Os dois se conheceram em fevereiro de 2021, na delegacia, quando ela buscava cópia de um inquérito na unidade especializada em casos em que a mulher é vítima de violência. Dois meses depois, o agente foi morar na casa dela e eles se relacionaram por cerca de um ano.

No entanto, a denúncia da Promotoria diz que o policial passou a controlar as roupas que ela vestia, a proibi-la de ter amigos e de frequentar academia com profissionais do sexo masculino, assim como também começou a controlar suas conversas telefônicas e comunicações em redes sociais, tendo ainda afastado a vítima de seus familiares.

A denúncia da Promotoria, diz também que, com o tempo, “o acusado ficou mais agressivo, passando a xingar, humilhar e desferir tapas no rosto e na cabeça da vítima durante as discussões, que em sua maioria eram motivadas por ciúmes”. A primeira ameaça teria acontecido no Réveillon de 2021 para 2022, quando ele não permitiu que a vítima festejasse com a própria família.

Pouco mais de duas semanas depois, a moça foi agredida com tapas na cabeça e puxões de cabelo.
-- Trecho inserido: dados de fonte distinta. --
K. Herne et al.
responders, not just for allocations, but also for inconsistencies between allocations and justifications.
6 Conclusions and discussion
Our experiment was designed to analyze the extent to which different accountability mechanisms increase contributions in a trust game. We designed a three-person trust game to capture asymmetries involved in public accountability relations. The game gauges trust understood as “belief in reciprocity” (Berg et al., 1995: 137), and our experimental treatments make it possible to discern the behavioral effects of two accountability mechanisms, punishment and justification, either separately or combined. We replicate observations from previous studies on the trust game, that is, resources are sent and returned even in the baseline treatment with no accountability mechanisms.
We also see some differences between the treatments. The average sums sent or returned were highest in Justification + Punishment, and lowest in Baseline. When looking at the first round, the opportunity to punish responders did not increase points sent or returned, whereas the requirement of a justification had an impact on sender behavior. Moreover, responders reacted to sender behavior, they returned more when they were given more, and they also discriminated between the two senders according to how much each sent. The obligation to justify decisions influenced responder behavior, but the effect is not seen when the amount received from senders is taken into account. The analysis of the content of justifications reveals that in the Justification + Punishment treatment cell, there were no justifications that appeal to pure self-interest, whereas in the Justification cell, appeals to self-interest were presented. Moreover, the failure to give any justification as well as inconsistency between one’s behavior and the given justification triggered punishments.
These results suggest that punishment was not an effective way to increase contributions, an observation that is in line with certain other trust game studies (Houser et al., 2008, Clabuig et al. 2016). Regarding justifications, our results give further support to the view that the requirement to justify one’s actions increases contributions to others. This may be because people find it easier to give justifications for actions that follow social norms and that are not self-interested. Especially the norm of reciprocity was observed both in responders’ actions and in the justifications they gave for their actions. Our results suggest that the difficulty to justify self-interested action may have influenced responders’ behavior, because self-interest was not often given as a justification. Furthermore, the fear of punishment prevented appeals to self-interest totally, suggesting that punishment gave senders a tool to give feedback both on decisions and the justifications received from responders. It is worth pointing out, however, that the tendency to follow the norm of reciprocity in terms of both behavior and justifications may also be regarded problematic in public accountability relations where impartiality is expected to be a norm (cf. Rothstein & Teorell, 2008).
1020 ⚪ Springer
O policial não aceitava o fim do relacionamento e passou toda a madrugada xingando, humilhando, ameaçando e agredindo fisicamente a ex-companheira.

Já no mês de fevereiro de 2022, Santos xingou e cuspiu no rosto da ex-companheira. Em outro momento, imobilizou a vítima por cerca de três horas, que foi obrigada a sentar em uma cadeira.A advogada disse que tentou terminar o relacionamento, por não aguentar mais o “ciúme doentio” do policial. Mas, ainda segundo a denúncia, ele não aceitou o término e teria feito mais uma série de ameaças.

Atualmente, a Justiça proibiu que o suspeito se aproxime da ex e de sua família. A advogada também passou a fazer tratamento com psicóloga.